▶ Exercise passage
Linear Regression

Linear regression attempts to model the relationship between two variables by fitting a linear equation to observed data. One variable is considered to be an explanatory variable, and the other is considered to be a dependent variable. For example, a modeler might want to relate the weights of individuals to their heights using a linear regression model.

Before attempting to fit a linear model to observed data, a modeler should first determine whether or not there is a relationship between the variables of interest. This does not necessarily imply that one variable causes the other (for example, higher SAT scores do not cause higher college grades), but that there is some significant association between the two variables. A scatterplot can be a helpful tool in determining the strength of the relationship between two variables. If there appears to be no association between the proposed explanatory and dependent variables (i.e., the scatterplot does not indicate any increasing or decreasing trends), then fitting a linear regression model to the data probably will not provide a useful model. A valuable numerical measure of association between two variables is the correlation coefficient, which is a value between -1 and 1 indicating the strength of the association of the observed data for the two variables.

▶ Excerpted records
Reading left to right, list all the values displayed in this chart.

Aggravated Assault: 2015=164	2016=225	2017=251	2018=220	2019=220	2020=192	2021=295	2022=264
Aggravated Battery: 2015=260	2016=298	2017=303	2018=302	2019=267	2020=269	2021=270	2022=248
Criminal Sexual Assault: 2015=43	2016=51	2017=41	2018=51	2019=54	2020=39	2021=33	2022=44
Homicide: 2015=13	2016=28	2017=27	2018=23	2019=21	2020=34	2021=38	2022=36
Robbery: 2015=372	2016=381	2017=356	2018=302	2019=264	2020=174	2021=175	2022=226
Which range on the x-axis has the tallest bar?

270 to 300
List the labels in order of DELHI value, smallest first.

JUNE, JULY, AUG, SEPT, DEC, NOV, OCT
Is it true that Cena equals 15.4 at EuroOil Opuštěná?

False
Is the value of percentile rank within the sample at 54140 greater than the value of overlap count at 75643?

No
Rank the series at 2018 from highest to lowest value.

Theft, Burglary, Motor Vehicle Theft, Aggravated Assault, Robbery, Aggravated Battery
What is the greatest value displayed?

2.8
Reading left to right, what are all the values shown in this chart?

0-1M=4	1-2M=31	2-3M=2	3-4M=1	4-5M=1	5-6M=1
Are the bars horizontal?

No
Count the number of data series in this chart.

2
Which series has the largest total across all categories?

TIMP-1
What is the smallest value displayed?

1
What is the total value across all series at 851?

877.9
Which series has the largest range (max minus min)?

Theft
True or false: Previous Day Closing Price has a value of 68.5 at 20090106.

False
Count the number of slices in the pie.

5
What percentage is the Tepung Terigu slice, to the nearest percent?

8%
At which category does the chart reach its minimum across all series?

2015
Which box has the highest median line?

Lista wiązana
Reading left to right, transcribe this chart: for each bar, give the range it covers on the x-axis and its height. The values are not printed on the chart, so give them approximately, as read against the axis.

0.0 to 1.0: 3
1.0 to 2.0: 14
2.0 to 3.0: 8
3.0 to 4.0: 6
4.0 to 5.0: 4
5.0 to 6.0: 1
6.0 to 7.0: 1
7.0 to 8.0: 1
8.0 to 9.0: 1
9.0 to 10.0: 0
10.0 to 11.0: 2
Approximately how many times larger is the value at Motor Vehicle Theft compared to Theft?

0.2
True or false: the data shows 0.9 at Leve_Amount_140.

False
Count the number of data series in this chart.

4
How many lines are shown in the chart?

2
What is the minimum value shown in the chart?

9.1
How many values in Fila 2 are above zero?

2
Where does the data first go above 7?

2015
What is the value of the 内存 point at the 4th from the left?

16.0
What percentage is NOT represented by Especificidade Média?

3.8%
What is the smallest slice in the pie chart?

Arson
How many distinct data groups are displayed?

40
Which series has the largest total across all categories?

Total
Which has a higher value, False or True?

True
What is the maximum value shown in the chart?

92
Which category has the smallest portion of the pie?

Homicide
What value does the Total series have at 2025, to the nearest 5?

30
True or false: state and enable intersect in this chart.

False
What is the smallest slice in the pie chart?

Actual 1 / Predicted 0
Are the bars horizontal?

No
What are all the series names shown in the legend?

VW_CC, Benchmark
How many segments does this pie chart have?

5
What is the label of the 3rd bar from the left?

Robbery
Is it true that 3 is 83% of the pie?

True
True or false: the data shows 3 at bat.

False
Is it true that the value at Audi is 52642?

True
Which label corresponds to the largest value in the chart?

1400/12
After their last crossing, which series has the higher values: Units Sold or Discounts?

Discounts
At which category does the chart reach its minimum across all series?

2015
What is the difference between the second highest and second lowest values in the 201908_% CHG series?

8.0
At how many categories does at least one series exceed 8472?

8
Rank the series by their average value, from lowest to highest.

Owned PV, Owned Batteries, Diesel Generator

▶ Your assignment
Return the linear regression text word for word, in full. None of this data matters for what you're asked to do.

▶ Result below
Linear Regression

Linear regression attempts to model the relationship between two variables by fitting a linear equation to observed data. One variable is considered to be an explanatory variable, and the other is considered to be a dependent variable. For example, a modeler might want to relate the weights of individuals to their heights using a linear regression model.

Before attempting to fit a linear model to observed data, a modeler should first determine whether or not there is a relationship between the variables of interest. This does not necessarily imply that one variable causes the other (for example, higher SAT scores do not cause higher college grades), but that there is some significant association between the two variables. A scatterplot can be a helpful tool in determining the strength of the relationship between two variables. If there appears to be no association between the proposed explanatory and dependent variables (i.e., the scatterplot does not indicate any increasing or decreasing trends), then fitting a linear regression model to the data probably will not provide a useful model. A valuable numerical measure of association between two variables is the correlation coefficient, which is a value between -1 and 1 indicating the strength of the association of the observed data for the two variables.